Pediatr Qual Saf. 2020 Mar 25;5(2):e274. doi: 10.1097/pq9.0000000000000274. eCollection 2020 Mar-Apr.


Introduction: Pediatric early warning scores (PEWS) identify hospitalized children at risk for deterioration. Manual calculation is prone to human error. Electronic health records (EHRs) enable automated calculation, removing human error. This study's objective was to compare the accuracy of automated EHR-based PEWS calculation (AutoPEWS) to manual calculation and evaluate the non-inferiority of AutoPEWS in predicting deterioration.

Methods: We performed a retrospective cohort study inclusive of non-intensive care unit inpatients at a freestanding children's hospital over 4.5 months in Fall 2018. AutoPEWS mapped the historical manual PEWS scoring rubric to frequently used EHR documentation. We determined accuracy by comparing the expected respiratory subset score based on the current respiratory rate to the actual respiratory score of AutoPEWS and the manual PEWS. The agreement was determined using kappa statistics. We used predicted probabilities from a generalized linear mixed model to calculate areas under the curve for each combination of scores (AutoPEWS, manual) and deterioration outcome (rapid response team activation, unplanned intensive care unit transfer, critical deterioration event). We compared the adjusted difference in areas under the curves between the scores. Non-inferiority was defined as a difference of <0.05.

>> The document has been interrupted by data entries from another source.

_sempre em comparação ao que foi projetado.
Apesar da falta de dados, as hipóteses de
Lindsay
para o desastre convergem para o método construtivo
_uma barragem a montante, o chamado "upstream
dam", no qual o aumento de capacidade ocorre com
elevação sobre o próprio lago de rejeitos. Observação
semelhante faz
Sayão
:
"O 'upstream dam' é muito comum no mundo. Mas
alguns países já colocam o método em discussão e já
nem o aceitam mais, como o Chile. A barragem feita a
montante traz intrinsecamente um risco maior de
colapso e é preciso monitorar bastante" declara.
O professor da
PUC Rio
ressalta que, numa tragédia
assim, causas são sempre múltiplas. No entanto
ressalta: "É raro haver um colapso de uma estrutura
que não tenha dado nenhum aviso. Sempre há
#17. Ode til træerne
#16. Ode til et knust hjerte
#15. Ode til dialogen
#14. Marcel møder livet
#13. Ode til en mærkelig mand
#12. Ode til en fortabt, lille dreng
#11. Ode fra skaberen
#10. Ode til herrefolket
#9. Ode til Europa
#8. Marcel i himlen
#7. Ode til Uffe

Results: There were 23,514 total PEWS representative of 5,384 patients. AutoPEWS respiratory scores were 99.97% accurate, while the manual PEWS respiratory scores were 86% accurate. AutoPEWS were higher overall than the manual PEWS (mean 0.65 versus 0.34). They showed a fair-to-good agreement (weighted kappa 0.42). Non-inferiority of AutoPEWS compared with the manual PEWS was demonstrated for all deterioration outcomes.

Conclusions: Automation of PEWS calculation improved accuracy without sacrificing predictive ability.